Once, I watched her in my neighbors back yard just sitting in the middle of the grass cleaning herself. A jay bird flew by a little close so I stayed to see what would happen. The jay flew back even closer and I surmised it was trying to pluck fur off her to line their nests. And she seemed oblivious… ah but this was my smart, now grown up, cat. At the third fly by Shandra leaps into the air, claws reaching, body twisting and turning and just barely misses that jay bird. She must have leaped 5-6 feet! Again… I was so proud!
I was proud until on Mother’s Day she brought home, in the early am hour of 6, a live bird in her mouth. It sounded like a jay as she plopped it onto the robe I’d left on the floor. Yet without my glasses I could barely see it. I’d quickly scrambled to get the live bird away from the, now two, circling cats. I grabbed the robe off the floor, bird inside, and went to the open bedroom’s back exterior door (which I kept open because I didn’t have a cat door and I had no sense of danger.. stop judging me!).
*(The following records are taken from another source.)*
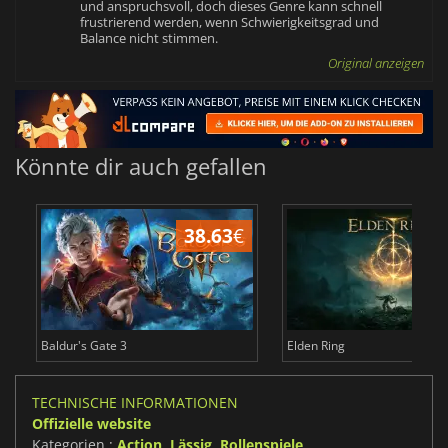
und anspruchsvoll, doch dieses Genre kann schnell
frustrierend werden, wenn Schwierigkeitsgrad und
Balance nicht stimmen.
Original anzeigen
Könnte dir auch gefallen
38.63
€
Baldur's Gate 3
Elden Ring
TECHNISCHE INFORMATIONEN
Offizielle website
Kategorien :
Action
,
Lässig
,
Rollenspiele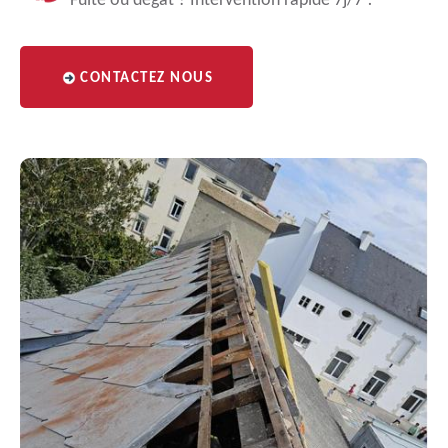
Fuite ou dégât ? Intervention rapide 7j/7 !
CONTACTEZ NOUS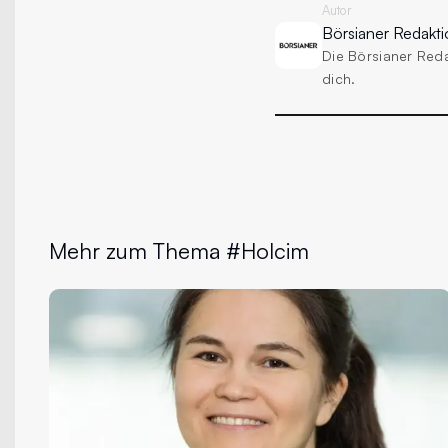
Autor
Börsianer
Redakti
Die Börsianer Red
dich.
Mehr zum Thema #Holcim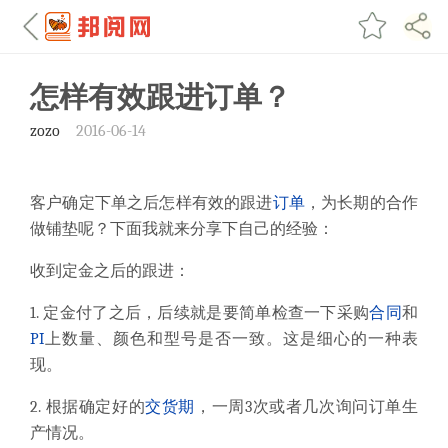
怎样有效跟进订单？
zozo
2016-06-14
客户确定下单之后怎样有效的跟进
订单
，为长期的合作
做铺垫呢？下面我就来分享下自己的经验：
收到定金之后的跟进：
1.
定金付了之后，后续就是要简单检查一下采购
合同
和
PI
上数量、颜色和型号是否一致。
这是细心的一种表
现。
2.
根据确定好的
交货期
，
一周3
次或者几次询问订单生
产情况。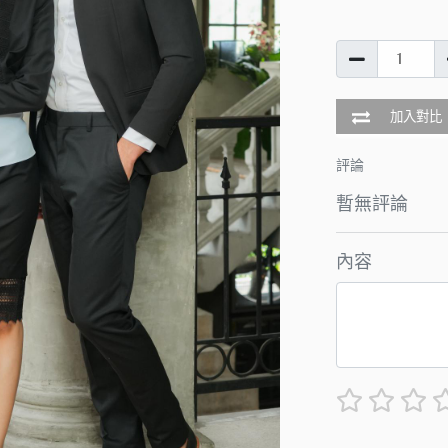
加入對比
評論
暫無評論
內容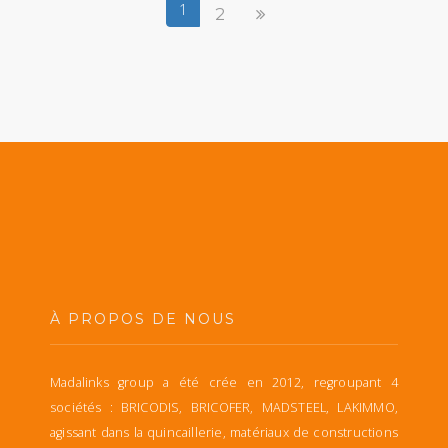
1
2
À PROPOS DE NOUS
Madalinks group a été crée en 2012, regroupant 4
sociétés : BRICODIS, BRICOFER, MADSTEEL, LAKIMMO,
agissant dans la quincaillerie, matériaux de constructions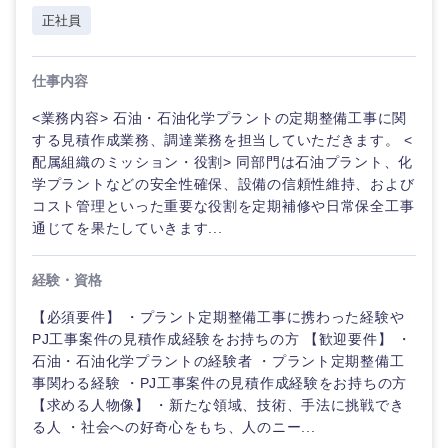
正社員
仕事内容
<業務内容> 石油・石油化学プラントの定期整備工事に関
する見積作成業務、調達業務を担当していただきます。 <
配属組織のミッション・役割> 同部門は石油プラント、化
学プラントなどの安全性確保、設備の信頼性維持、および
コスト管理といった重要な役割を定期補修や日常保全工事
通じてを果たしていきます...
経験・資格
【必須要件】 ・プラント定期整備工事に携わった経験や
PJ工事案件の見積作成経験をお持ちの方 【歓迎要件】 ・
石油・石油化学プラントの経験者 ・プラント定期整備工
事関わる経験 ・PJ工事案件の見積作成経験をお持ちの方
甲信越・北陸
【求める人物像】 ・新たな領域、技術、手法に挑戦でき
る人 ・社会への好奇心をもち、人のニー...
新潟県
富山県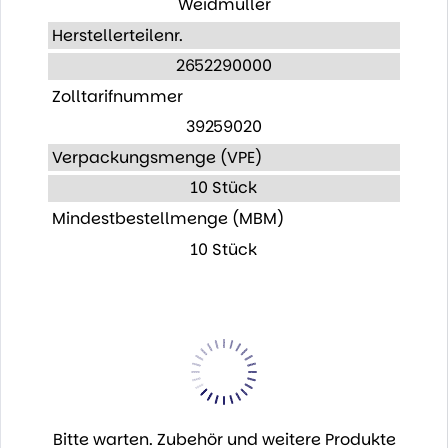
Weidmüller
Herstellerteilenr.
2652290000
Zolltarifnummer
39259020
Verpackungsmenge (VPE)
10 Stück
Mindestbestellmenge (MBM)
10 Stück
Bitte warten. Zubehör und weitere Produkte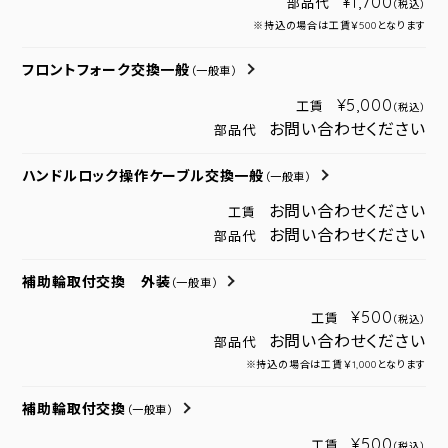
¥1,700
部品代
（税込）
※持込の場合は工賃￥500となります
フロントフォーク交換一般
（一般車）
¥5,000
工賃
（税込）
お問い合わせください
部品代
ハンドルロック操作ケーブル交換一般
（一般車）
お問い合わせください
工賃
お問い合わせください
部品代
補助輪取付交換 外装
（一般車）
¥500
工賃
（税込）
お問い合わせください
部品代
※持込の場合は工賃￥1,000となります
補助輪取付交換
（一般車）
¥500
工賃
（税込）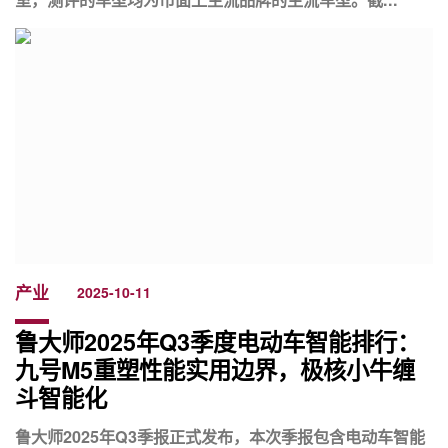
产业
2025-10-11
鲁大师2025年Q3季度电动车智能排行：
九号M5重塑性能实用边界，极核小牛缠
斗智能化
鲁大师2025年Q3季报正式发布，本次季报包含电动车智能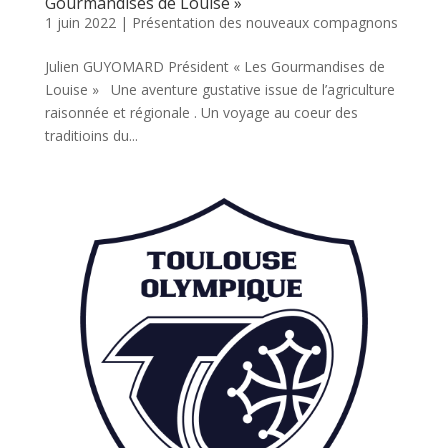
Gourmandises de Louise »
1 juin 2022
|
Présentation des nouveaux compagnons
Julien GUYOMARD Président « Les Gourmandises de
Louise » Une aventure gustative issue de l’agriculture
raisonnée et régionale . Un voyage au coeur des
traditioins du...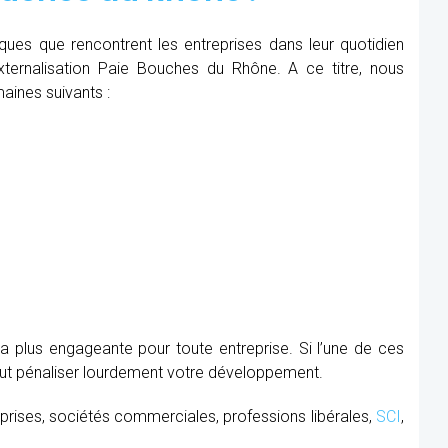
iques que rencontrent les entreprises dans leur quotidien
Externalisation Paie Bouches du Rhône. A ce titre, nous
aines suivants :
la plus engageante pour toute entreprise. Si l’une de ces
peut pénaliser lourdement votre développement.
prises, sociétés commerciales, professions libérales,
SCI
,
.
And I stood there wondering what to do with this screaming bird in my robe with the two cats meowing their suggestions at my feet when the bird decided it was outta here. It leaped out of my robe and tried to fly away but it made it only as far as UNDER the car. Both cats scampered after it and I just closed the door and went back to bed. No feathers were ever found which was sad because from what I could see it was a brilliant gold with black markings.
Shandra lived a long time and I saw her less and less through the years until finally when I married and moved to San Antonio I couldn’t find her to take her with us. She never came when I walked the neighborhood making my call to her on the day we drove the moving van across country. But she’ll always be the coolest cat ever.